Sunday, March 1, 2015

Supply, demand, and decoys

If you've made it this far down your blogroll, you've probably already seen Chuck Cowdery and Fred Minnick argue pro and con -- or rather, con and pro -- on the question, "Resolved: There is a bourbon shortage." (For me, the saddest part of this story is that Fred Minnick has a company; I kind of wanted to believe he made his living just by drinking whiskey.)

You've probably also seen Chuck's Minitrue followup on why the bourbon shortage we aren't having means more bourbon for everyone. In that piece, he links to Professor Cocktail's explanation of the elementary economics behind the bourbon shortage:
The reason that there is a shortage of particular types of bourbon is because they are generally sold at below-market prices.... Were the distillery/distributor/store to raise the prices of these bourbons, the surplus would disappear and an equilibrium price would eventually be reached.
In other words, all those SOBs who have been asking you what your favorite bourbon is have gone off and stocked up on it. If they went to the liquor store the week after the price was raised ten bucks, then that higher price is their own personal baseline. While you wince and hesitate, remembering those carefree prices of yesteryear, they brush past you and grab the last bottle.

Add to that the decoy effect of the higher price-point expressions.1 Suppose you go to the store and see Old Commonwealth Straight Whiskey for $30. It's a decent drink, you like having it on hand, but $30 is near the upper range of its value to you. You still have half a bottle at home, so you pass on it today.

Next week, events conspire to send you to the liquor store again, and you see the same whiskey for the same $30. But you notice that Old Commonwealth Reserve, which you've always found a bit syrupy, went from $45 to $50. Suddenly $30 doesn't seem like such a bad deal for a baseline OldCom. In a sense -- not common sense, but a sense nonetheless -- they've sort of lowered the price, haven't they? At least relative to the fancier expression. And when prices go down, demand goes up.

The decoy effect, I'm told, operates regardless of what people think might happen tomorrow, so there will be less OldCom on the shelf by the end of today.
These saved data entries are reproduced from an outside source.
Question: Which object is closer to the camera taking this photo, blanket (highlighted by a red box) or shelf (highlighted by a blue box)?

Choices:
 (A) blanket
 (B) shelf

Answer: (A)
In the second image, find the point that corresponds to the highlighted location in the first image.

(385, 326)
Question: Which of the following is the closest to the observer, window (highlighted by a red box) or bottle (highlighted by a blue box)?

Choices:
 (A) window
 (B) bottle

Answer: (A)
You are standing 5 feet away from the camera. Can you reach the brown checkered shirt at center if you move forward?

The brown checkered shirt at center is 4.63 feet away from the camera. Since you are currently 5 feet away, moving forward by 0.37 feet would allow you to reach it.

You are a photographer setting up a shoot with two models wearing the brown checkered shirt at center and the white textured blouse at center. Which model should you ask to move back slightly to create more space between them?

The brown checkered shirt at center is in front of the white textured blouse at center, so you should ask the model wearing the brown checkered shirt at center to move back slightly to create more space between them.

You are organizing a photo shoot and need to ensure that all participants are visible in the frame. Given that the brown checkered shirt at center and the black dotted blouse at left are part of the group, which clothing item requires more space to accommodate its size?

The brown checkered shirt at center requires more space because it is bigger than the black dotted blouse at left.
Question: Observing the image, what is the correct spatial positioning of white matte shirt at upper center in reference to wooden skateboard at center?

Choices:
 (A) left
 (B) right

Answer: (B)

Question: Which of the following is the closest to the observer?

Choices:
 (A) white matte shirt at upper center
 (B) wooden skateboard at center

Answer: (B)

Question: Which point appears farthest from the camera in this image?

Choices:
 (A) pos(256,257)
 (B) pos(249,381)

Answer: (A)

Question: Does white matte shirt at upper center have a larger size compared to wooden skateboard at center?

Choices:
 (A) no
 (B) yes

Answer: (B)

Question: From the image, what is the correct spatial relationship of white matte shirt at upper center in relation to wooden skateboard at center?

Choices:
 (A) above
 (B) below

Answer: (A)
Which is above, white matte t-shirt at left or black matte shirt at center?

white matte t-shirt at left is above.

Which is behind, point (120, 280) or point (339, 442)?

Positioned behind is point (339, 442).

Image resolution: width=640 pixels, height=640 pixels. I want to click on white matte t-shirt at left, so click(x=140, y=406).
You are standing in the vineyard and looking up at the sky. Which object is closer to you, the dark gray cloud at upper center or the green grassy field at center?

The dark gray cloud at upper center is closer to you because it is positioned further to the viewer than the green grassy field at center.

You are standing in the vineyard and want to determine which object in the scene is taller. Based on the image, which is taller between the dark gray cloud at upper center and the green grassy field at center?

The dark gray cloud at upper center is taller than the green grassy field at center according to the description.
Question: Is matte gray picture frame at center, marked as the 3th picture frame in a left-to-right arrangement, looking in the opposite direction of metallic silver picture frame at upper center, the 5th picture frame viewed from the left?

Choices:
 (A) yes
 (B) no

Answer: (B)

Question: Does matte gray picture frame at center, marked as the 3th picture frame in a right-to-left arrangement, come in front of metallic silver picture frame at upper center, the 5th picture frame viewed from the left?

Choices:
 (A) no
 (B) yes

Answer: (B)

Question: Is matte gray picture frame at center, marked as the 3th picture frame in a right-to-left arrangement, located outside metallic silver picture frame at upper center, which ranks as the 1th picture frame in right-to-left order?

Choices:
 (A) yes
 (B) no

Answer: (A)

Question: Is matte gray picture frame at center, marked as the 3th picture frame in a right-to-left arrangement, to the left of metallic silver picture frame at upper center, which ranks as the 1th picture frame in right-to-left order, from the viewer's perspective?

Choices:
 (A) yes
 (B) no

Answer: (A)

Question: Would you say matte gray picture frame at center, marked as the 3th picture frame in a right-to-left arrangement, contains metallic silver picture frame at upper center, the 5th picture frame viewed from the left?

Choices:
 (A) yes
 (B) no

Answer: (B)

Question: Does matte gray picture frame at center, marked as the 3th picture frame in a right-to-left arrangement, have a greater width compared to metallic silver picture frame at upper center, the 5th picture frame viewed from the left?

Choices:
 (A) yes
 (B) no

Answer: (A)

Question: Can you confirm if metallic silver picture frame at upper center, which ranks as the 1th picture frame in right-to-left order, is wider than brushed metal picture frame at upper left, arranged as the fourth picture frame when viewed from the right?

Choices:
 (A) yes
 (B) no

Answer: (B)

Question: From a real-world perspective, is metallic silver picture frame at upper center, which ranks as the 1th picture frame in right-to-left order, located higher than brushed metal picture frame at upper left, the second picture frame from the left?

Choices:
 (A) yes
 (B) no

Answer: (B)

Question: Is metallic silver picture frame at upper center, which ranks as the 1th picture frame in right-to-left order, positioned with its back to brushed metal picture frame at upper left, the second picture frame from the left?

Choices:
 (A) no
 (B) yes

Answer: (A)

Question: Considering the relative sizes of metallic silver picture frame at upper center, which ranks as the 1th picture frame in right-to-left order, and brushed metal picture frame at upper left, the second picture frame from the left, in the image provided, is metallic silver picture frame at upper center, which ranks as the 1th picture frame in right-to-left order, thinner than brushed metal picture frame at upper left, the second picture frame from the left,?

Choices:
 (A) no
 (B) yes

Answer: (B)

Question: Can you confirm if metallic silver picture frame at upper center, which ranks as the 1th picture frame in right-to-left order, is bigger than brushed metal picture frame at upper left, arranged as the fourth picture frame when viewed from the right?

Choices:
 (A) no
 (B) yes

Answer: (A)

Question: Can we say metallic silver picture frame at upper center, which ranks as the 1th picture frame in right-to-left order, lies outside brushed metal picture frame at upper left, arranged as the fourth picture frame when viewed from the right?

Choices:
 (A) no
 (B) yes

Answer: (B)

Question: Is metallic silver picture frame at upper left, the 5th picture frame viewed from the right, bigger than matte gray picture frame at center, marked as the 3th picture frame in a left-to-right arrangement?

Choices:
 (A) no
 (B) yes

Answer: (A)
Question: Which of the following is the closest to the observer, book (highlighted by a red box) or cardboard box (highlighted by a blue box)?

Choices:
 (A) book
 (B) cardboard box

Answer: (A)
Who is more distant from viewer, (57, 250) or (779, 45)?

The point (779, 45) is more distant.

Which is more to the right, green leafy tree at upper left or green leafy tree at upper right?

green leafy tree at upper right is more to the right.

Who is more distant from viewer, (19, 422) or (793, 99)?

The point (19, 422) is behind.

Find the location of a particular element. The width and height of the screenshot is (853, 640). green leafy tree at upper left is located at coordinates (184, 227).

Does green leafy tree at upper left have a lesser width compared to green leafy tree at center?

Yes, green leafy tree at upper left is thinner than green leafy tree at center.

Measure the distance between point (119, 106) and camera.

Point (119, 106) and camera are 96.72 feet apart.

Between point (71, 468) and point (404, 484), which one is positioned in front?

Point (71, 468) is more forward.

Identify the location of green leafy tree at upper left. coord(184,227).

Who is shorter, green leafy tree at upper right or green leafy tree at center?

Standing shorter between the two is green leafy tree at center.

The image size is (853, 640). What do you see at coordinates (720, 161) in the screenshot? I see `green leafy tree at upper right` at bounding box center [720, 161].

Add in the price-aware consumer, who knows whiskey prices are inflating, who foresees an OldCom price hike to match the OldCom Reserve's -- call it gouging if you like, if they can now sell OCR for $50 then OC probably is below market price at $30 -- and buys one or three bottles to bunker.

See? Plenty of whiskey on the shelves!
All of the above is typical (if not economically rational) consumer behavior. Bourbon availability is also affected by plenty of just plain nuts behavior, from more-money-than-sense newbies as well as panicky survivalists clearing out stores when they see something they don't expect to see a month from now. Dirtbag flippers and scuzzballs in the distribution chain help keep the top of the market sailing up out of sight, triggering the decoy effect followed by price adjustments in the undercard. Breathless reporting pumps oxygen into the fire.

So yes, both plenty of bourbon on the shelves and less than there used to be of what you want to drink for what you want to pay. Simple economics meets human nature.

What can you do about it? You can try to figure out your budget and what you're willing to pay before you go to the store, then stick to it (yes, yes, the preacher preaches to himself; I'm working on it). If you're in the has-more-whiskey-than-can-be-drunk-in-a-lifetime boat, you might drink your whiskey (sorry, didn't mean to shock you, sit down until the dizziness passes). You can start telling people your favorite bourbon is Distiller's Pride ("I know, I know, but for the price!"). You can make your peace with the fact that your thing is the hot thing right now and try to muddle through as best you can until the rum or tequila boom overtakes the whiskey boom.

Personally, I'm preparing a tuck-and-roll landing onto the apple brandy field. So far, the best I've found for the price is Hiram Walker.

1.The decoy effect makes Option A look more attractive than Option B by introducing an Option C that is unattractive compared to Option B but even less attractive compared to Option A. In this case, Option B is "anything other than Old Commonwealth Straight Whiskey." Is that a legitimate example of the decoy effect? I don't know, maybe. The point is, it sounds cool. Also, never learn economics from some hack whiskey blog; that's what Wikipedia is for.